I know what the weights and primary spring control but what exactly does the lighter or heavier secondary do and how does it affect the acceleration?
#2
Well on the weights. yes you can grind them lighter. you will need a something to weigh them. like a triple beam balance scale. you can also solder lead onto them to make them heavier to.
A lighter secondary spring will make it upshift quicker. possibly making the max shiftout rpm lower. higher gear ratio. will not backshift very well
A heavier sec spring will keep the bike in a lower gear longer. helps backshift
max shiftout will be higher. will also grip the belt tighter.
backshift-
if you were to run at a hill wide open. like when snowmobiling. as the hill gets steaper the engine can't pull the gear ratio. if the clutches don't respond the rpm will fall off.
better backshift also helps the response, when on and off the throttle on the trail.
A lighter secondary spring will make it upshift quicker. possibly making the max shiftout rpm lower. higher gear ratio. will not backshift very well
A heavier sec spring will keep the bike in a lower gear longer. helps backshift
max shiftout will be higher. will also grip the belt tighter.
backshift-
if you were to run at a hill wide open. like when snowmobiling. as the hill gets steaper the engine can't pull the gear ratio. if the clutches don't respond the rpm will fall off.

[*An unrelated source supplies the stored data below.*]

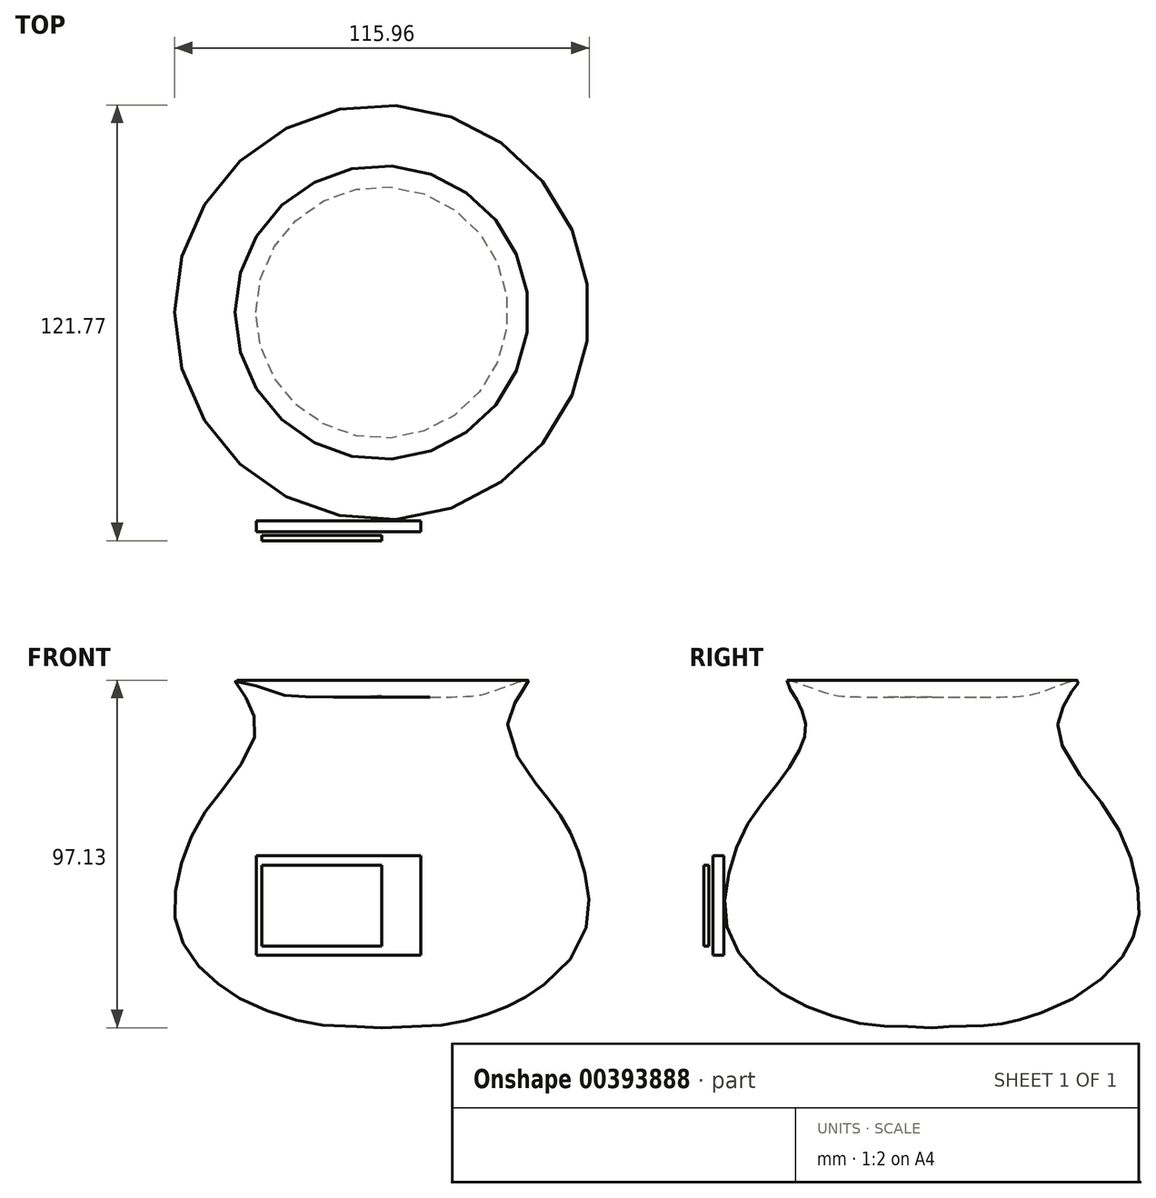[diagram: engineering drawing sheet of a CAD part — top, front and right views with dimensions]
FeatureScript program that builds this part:
annotation { "Feature Type Name" : "Feature", "Feature Type Description" : "" }
export const myFeature = defineFeature(function(context is Context, id is Id, definition is map)
    precondition{}
    {
        {
            var Q0;
            Q0=qCreatedBy(makeId("Front.planeOp"),FACE);
            var sketch = newSketch(context, id + "F0", { "sketchPlane" : qUnion([Q0])});
            skFitSpline(sketch, "E0", {"points": [v(0, 47.45) * mm, v(-12.65, 47) * mm, v(-23.33, 47.23) * mm, v(-30, 48.34) * mm, v(-40.91, 51.68) * mm, v(-38.91, 48.34) * mm, v(-36.02, 42.55) * mm, v(-35.35, 36.77) * mm, v(-41.36, 25.2) * mm, v(-49.15, 15.18) * mm, v(-54.5, 5.16) * mm, v(-57.6, -6.41) * mm, v(-57.38, -16.65) * mm, v(-52.7, -26.22) * mm, v(-45.37, -33.34) * mm, v(-36.68, -38.69) * mm, v(-23.55, -43.36) * mm, v(-12.2, -44.92) * mm, v(0, -45.36) * mm, v(0, -45.59) * mm, v(0, -45.8) * mm], "startDerivative": vector(-205.7, -10.31) * mm, "endDerivative": vector(3.55, -27.05) * mm});
            skLineSegment(sketch, "E1", {"start": v(0, 47.45) * mm, "end": v(0, -45.8) * mm, "construction": true});
            skLineSegment(sketch, "E2", {"start": v(0, 47.45) * mm, "end": v(0, -45.8) * mm});
            skSolve(sketch);
        }
        {
            var Q0;
            {var subQ0=sQuery(id+"F0.wireOp",EDGE,"E2");var subQ1=sQuery(id+"F0.wireOp",EDGE,"E0");var subQ2=makeQuery(id+"F0.imprint","INTERSECT",VERTEX,{"disambiguationData":[OD(0.0)],"derivedFrom":[subQ1,subQ0]});Q0=makeQuery(id+"F0.imprint","IMPRINT",FACE,{"disambiguationData":[TD([[makeQuery(id+"F0.imprint","IMPRINT",EDGE,{"disambiguationData":[TD([[subQ2,-1.0]])],"derivedFrom":subQ1}),1.0]])]});}
            var Q1;
            Q1=sQuery(id+"F0.wireOp",EDGE,"E1");
            revolve(context, id + "F1", {"entities" : qUnion([Q0]), "axis" : qUnion([Q1]), "revolveType" : RevolveType.FULL});
        }
        {
            var Q0;
            Q0=qCreatedBy(makeId("Front.planeOp"),FACE);
            var sketch = newSketch(context, id + "F2", { "sketchPlane" : qUnion([Q0])});
            skLineSegment(sketch, "E3", {"start": v(-27.27, -44.3) * mm, "end": v(-48.06, -44.3) * mm});
            skLineSegment(sketch, "E4", {"start": v(-48.06, -44.3) * mm, "end": v(-48.06, -39.66) * mm});
            skLineSegment(sketch, "E5", {"start": v(-48.06, -39.66) * mm, "end": v(-27.27, -44.3) * mm});
            skSolve(sketch);
        }
        {
            var Q0;
            Q0=makeQuery(id+"F2.imprint","IMPRINT",FACE,{"disambiguationData":[TD([[makeQuery(id+"F2.imprint","IMPRINT",EDGE,{"derivedFrom":sQuery(id+"F2.wireOp",EDGE,"E3")}),-1.0]])]});
            extrude(context, id + "F3", {"entities" : qUnion([Q0]), "depth" : 0.25 * mm});
        }
        {
            var Q0;
            Q0=makeQuery(id+"F3.opExtrude","SWEPT_BODY",BODY,{"disambiguationData":[OSD([sQuery(id+"F2.wireOp",EDGE,"E3"),sQuery(id+"F2.wireOp",EDGE,"E4"),sQuery(id+"F2.wireOp",EDGE,"E5")])]});
            deleteBodies(context, id + "F4", {"entities" : qUnion([Q0])});
        }
        {
            var Q0;
            Q0=qCreatedBy(makeId("Front.planeOp"),FACE);
            cPlane(context, id + "F5", {"entities" : qUnion([Q0]), "cplaneType" : CPlaneType.OFFSET, "offset" : 58.2 * mm, "width" : 152.4 * mm, "height" : 152.4 * mm});
        }
        {
            var Q0;
            Q0=qCreatedBy(id+"F5.planeOp",FACE);
            var sketch = newSketch(context, id + "F6", { "sketchPlane" : qUnion([Q0])});
            skLineSegment(sketch, "E6.bottom", {"start": v(-35.12, 2.67) * mm, "end": v(10.9, 2.67) * mm});
            skLineSegment(sketch, "E6.top", {"start": v(-35.12, -25.11) * mm, "end": v(10.9, -25.11) * mm});
            skLineSegment(sketch, "E6.left", {"start": v(-35.12, 2.67) * mm, "end": v(-35.12, -25.11) * mm});
            skLineSegment(sketch, "E6.right", {"start": v(10.9, 2.67) * mm, "end": v(10.9, -25.11) * mm});
            skSolve(sketch);
        }
        {
            var Q0;
            Q0=makeQuery(id+"F6.imprint","IMPRINT",FACE,{"disambiguationData":[TD([[makeQuery(id+"F6.imprint","IMPRINT",EDGE,{"derivedFrom":sQuery(id+"F6.wireOp",EDGE,"E6.bottom")}),-1.0]])]});
            extrude(context, id + "F7", {"entities" : qUnion([Q0]), "depth" : 3.05 * mm});
        }
        {
            var Q0;
            Q0=makeQuery(id+"F7.opExtrude","CAP_FACE",FACE,{"disambiguationData":[OSD([sQuery(id+"F6.wireOp",EDGE,"E6.bottom"),sQuery(id+"F6.wireOp",EDGE,"E6.top"),sQuery(id+"F6.wireOp",EDGE,"E6.left"),sQuery(id+"F6.wireOp",EDGE,"E6.right")])],"isStart":false});
            var sketch = newSketch(context, id + "F8", { "sketchPlane" : qUnion([Q0])});
            skSolve(sketch);
        }
        {
            var Q0;
            Q0=makeQuery(id+"F8.imprint","IMPRINT",FACE,{"disambiguationData":[TD([[makeQuery(id+"F8.imprint","IMPRINT",EDGE,{"derivedFrom":makeQuery(id+"F7.opExtrude","CAP_EDGE",EDGE,{"disambiguationData":[OSD([sQuery(id+"F6.wireOp",EDGE,"E6.bottom")])],"isStart":false})}),-1.0]])]});
            var sketch = newSketch(context, id + "F9", { "sketchPlane" : qUnion([Q0])});
            skCircle(sketch, "E7", {"center": v(4.9, -5.78) * mm, "radius": 3.6 * mm});
            skCircle(sketch, "E8", {"center": v(5.11, -19.56) * mm, "radius": 3.68 * mm});
            skCircle(sketch, "E9", {"center": v(5.11, -12.9) * mm, "radius": 1.2 * mm});
            skSolve(sketch);
        }
        {
            var Q0;
            Q0=sQuery(id+"F9.wireOp",EDGE,"E7");
            extrude(context, id + "F10", {"bodyType" : ToolBodyType.SURFACE, "surfaceEntities" : qUnion([Q0]), "depth" : 2.54 * mm});
        }
        {
            var Q0;
            Q0=makeQuery(id+"F8.imprint","IMPRINT",FACE,{"disambiguationData":[TD([[makeQuery(id+"F8.imprint","IMPRINT",EDGE,{"derivedFrom":makeQuery(id+"F7.opExtrude","CAP_EDGE",EDGE,{"disambiguationData":[OSD([sQuery(id+"F6.wireOp",EDGE,"E6.bottom")])],"isStart":false})}),-1.0]])]});
            var sketch = newSketch(context, id + "F11", { "sketchPlane" : qUnion([Q0])});
            skCircle(sketch, "E10", {"center": v(4.94, -18) * mm, "radius": 3.62 * mm});
            skSolve(sketch);
        }
        {
            var Q0;
            Q0=sQuery(id+"F11.wireOp",EDGE,"E10");
            extrude(context, id + "F12", {"bodyType" : ToolBodyType.SURFACE, "surfaceEntities" : qUnion([Q0]), "depth" : 2.03 * mm});
        }
        {
            var Q0;
            Q0=makeQuery(id+"F8.imprint","IMPRINT",FACE,{"disambiguationData":[TD([[makeQuery(id+"F8.imprint","IMPRINT",EDGE,{"derivedFrom":makeQuery(id+"F7.opExtrude","CAP_EDGE",EDGE,{"disambiguationData":[OSD([sQuery(id+"F6.wireOp",EDGE,"E6.bottom")])],"isStart":false})}),-1.0]])]});
            cPlane(context, id + "F13", {"entities" : qUnion([Q0]), "cplaneType" : CPlaneType.OFFSET, "offset" : 1.02 * mm, "width" : 152.4 * mm, "height" : 152.4 * mm});
        }
        {
            var Q0;
            Q0=qCreatedBy(id+"F13.planeOp",FACE);
            var sketch = newSketch(context, id + "F14", { "sketchPlane" : qUnion([Q0])});
            skLineSegment(sketch, "E11.bottom", {"start": v(-33.58, 0) * mm, "end": v(0, 0) * mm});
            skLineSegment(sketch, "E11.top", {"start": v(-33.58, -22.6) * mm, "end": v(0, -22.6) * mm});
            skLineSegment(sketch, "E11.left", {"start": v(-33.58, 0) * mm, "end": v(-33.58, -22.6) * mm});
            skLineSegment(sketch, "E11.right", {"start": v(0, 0) * mm, "end": v(0, -22.6) * mm});
            skSolve(sketch);
        }
        {
            var Q0;
            Q0=makeQuery(id+"F14.imprint","IMPRINT",FACE,{"disambiguationData":[TD([[makeQuery(id+"F14.imprint","IMPRINT",EDGE,{"derivedFrom":sQuery(id+"F14.wireOp",EDGE,"E11.bottom")}),-1.0]])]});
            extrude(context, id + "F15", {"entities" : qUnion([Q0]), "depth" : 1.52 * mm});
        }
    });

better backshift also helps the response, when on and off the throttle on the trail.
#3
What weights are in it 10-54,20-54 or S54? I would find a set of weights that are a grm lighter.
the secondary spring senses the torque at the rear wheels and compensates for that on the clutch.Tighter gets more rpms and better backshift.Lighter will get more topend speed but slower back shift and less rpms.
I had to go up 4 grams from a 10RH 50g to a 10AL 54g to get my rpms down from 6750 to 6600.
the secondary spring senses the torque at the rear wheels and compensates for that on the clutch.Tighter gets more rpms and better backshift.Lighter will get more topend speed but slower back shift and less rpms.
I had to go up 4 grams from a 10RH 50g to a 10AL 54g to get my rpms down from 6750 to 6600.